Kein menschlicher Makel

– weder gestern noch heute –

von

Als ältere Frau sucht Ruth eine Psychotherapeutin auf, weil sie unter Depressionen leidet. Die Erlebnisse der Vergangenheit lassen sie nicht los. Sie erzählt, dass sie sich ausgegrenzt, diskriminiert und bedroht fühlte, wenn alle Kinder an besonderen Tagen in ihrer Uniform um die Hakenkreuzfahne herum angetreten waren und sie als einzige in ihrem Schulkleid dabeistand. Sie empfand es wie ein Spießrutenlaufen. Manchmal riefen Kinder ihr „Jude“ oder „Itzig“ nach. Wenn der Lehrer gegen die Juden hetzte und Aufsätze schreiben ließ mit Themen wie „Das nationalsozialistische Deutschland und das Weltjudentum“ war ihr elend zumute. Zunächst verstand sie das alles nicht. Sie verstand auch nicht, warum sie die verdiente Auszeichnung beim Sportfest nicht bekam. Dann musste sie erleben, wie ihr Vater verhaftet wurde. Ein Schock war es für sie, als er wiederkam und sie sein ausgemergeltes Gesicht und seinen kahl geschorenen Kopf sah, der voller blutiger Stellen war.
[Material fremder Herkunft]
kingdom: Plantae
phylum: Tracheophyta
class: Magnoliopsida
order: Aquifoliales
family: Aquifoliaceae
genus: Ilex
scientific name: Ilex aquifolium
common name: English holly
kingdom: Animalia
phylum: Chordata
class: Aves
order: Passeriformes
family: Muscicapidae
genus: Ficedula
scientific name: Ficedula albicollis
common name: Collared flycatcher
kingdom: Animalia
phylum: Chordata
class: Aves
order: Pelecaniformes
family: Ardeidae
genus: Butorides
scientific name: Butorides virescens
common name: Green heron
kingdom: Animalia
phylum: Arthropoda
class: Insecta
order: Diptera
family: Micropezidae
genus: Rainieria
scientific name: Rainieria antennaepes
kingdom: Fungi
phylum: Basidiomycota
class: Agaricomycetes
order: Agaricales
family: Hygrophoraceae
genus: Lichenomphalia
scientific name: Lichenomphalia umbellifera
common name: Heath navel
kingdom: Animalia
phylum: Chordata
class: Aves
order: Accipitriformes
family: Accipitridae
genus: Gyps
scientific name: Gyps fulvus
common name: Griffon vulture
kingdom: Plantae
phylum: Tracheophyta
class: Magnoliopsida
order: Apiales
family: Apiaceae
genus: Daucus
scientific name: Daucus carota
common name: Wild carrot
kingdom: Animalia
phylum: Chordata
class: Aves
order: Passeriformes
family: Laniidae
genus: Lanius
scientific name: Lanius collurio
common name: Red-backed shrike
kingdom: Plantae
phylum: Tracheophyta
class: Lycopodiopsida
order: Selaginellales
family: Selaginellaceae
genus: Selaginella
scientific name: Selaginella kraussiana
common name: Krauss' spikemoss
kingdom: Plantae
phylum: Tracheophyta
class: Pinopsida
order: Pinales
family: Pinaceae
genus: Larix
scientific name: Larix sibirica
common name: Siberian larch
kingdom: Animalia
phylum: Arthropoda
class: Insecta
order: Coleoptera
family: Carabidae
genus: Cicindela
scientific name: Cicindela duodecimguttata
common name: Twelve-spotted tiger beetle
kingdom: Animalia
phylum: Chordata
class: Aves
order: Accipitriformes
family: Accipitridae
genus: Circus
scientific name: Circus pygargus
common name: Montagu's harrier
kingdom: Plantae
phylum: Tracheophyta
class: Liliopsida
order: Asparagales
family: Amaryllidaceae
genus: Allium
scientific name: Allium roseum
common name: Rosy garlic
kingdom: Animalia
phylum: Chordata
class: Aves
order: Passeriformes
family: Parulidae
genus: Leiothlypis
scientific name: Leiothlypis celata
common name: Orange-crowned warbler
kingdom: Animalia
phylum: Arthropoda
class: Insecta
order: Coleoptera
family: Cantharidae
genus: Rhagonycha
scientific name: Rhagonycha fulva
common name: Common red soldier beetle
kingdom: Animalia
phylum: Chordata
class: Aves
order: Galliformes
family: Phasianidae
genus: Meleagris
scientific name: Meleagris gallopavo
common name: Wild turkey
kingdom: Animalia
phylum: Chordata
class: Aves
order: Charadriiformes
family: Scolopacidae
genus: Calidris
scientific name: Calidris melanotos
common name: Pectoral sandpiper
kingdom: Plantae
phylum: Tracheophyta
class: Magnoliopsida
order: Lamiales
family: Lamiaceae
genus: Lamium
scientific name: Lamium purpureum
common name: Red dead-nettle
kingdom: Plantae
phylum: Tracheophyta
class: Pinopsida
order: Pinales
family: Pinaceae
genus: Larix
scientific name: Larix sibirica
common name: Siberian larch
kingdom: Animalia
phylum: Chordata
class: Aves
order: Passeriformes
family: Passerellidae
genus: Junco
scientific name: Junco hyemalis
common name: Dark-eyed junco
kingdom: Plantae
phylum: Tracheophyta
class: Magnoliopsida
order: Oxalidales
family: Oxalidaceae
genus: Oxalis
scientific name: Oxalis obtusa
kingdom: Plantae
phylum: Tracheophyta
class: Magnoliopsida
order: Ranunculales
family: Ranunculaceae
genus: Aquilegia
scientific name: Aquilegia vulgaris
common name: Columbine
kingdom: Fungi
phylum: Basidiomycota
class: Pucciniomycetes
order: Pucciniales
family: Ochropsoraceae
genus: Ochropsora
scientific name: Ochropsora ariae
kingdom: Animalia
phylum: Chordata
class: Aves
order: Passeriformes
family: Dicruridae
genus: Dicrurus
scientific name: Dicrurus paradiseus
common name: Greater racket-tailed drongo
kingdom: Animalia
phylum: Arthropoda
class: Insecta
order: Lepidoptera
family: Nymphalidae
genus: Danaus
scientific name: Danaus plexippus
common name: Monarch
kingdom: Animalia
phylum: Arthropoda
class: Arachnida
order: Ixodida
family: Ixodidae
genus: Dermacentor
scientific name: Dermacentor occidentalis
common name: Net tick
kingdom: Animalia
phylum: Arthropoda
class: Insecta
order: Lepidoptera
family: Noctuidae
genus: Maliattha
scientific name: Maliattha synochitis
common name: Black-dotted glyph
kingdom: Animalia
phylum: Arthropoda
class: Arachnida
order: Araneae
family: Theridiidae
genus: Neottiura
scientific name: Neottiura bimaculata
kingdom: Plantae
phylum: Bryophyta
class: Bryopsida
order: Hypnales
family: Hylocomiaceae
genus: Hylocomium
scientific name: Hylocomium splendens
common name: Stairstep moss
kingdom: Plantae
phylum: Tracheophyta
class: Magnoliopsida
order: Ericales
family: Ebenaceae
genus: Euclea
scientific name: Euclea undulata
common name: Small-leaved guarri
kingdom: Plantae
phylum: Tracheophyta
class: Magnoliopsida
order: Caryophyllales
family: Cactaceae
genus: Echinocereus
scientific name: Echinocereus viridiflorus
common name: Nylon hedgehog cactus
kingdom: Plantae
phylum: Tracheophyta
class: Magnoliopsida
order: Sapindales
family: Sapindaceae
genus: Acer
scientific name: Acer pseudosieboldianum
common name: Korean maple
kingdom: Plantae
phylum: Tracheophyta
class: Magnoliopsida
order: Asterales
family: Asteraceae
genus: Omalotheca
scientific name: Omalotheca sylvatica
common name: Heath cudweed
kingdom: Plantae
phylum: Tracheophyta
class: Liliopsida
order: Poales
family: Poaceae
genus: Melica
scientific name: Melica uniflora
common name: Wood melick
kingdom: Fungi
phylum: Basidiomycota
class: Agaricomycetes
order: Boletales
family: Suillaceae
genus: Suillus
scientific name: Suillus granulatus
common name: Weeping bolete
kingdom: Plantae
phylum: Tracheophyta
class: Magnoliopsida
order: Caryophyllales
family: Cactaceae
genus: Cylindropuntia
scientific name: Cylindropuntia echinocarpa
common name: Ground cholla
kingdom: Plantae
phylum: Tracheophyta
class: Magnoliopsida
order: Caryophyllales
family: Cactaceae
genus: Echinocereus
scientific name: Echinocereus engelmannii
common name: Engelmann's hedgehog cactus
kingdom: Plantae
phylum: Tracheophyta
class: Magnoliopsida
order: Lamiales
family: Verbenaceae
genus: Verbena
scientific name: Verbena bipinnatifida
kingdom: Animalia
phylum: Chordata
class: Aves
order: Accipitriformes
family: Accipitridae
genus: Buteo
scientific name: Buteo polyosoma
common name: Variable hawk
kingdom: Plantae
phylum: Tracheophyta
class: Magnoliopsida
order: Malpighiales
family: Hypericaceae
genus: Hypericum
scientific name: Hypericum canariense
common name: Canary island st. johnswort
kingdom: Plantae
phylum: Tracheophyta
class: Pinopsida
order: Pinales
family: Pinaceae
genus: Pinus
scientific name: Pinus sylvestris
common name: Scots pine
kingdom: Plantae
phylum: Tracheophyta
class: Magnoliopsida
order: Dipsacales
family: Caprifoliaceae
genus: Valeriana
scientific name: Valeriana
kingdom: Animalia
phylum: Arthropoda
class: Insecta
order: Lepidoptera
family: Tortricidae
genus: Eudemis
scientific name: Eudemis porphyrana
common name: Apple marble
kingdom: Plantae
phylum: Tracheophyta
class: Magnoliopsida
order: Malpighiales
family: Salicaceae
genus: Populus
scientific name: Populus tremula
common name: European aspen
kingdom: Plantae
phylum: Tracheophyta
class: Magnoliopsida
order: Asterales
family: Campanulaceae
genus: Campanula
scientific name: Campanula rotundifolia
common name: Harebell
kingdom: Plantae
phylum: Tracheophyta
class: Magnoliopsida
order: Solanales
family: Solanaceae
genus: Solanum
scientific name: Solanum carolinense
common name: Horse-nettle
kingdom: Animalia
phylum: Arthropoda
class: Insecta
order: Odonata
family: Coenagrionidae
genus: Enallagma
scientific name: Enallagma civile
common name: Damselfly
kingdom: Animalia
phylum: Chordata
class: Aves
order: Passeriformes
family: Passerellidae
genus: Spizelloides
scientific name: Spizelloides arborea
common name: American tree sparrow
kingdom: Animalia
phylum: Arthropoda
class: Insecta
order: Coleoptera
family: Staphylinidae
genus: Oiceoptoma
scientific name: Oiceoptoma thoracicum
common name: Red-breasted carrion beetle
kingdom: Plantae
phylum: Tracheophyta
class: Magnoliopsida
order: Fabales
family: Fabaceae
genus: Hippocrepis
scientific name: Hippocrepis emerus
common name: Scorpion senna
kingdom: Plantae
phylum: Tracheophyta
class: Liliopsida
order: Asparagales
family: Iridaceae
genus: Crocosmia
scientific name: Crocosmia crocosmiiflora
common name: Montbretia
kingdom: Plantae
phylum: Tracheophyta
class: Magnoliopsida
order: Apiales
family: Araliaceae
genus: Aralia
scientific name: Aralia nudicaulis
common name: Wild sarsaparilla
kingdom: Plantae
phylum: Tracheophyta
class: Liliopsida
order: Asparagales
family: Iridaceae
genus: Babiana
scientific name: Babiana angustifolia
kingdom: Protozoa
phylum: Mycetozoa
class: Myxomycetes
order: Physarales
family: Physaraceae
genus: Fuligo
Später hat sie in Berlin den Bombenkrieg und den Einmarsch der Russen erlebt. Um nach Hause zu kommen, machte sie sich zu Fuß auf durch die zertrümmerte Stadt bis zu einem Bahnhof, von dem Züge bis zur Grenze fuhren. In Magdeburg war Endstation. Die Elbe war damals die Grenze zwischen Ost und West. Ruth fasste Mut und schwamm hinüber in den Westen.

Die Psychotherapeutin bleibt in der Erzählung eine stumme Zuhörerin.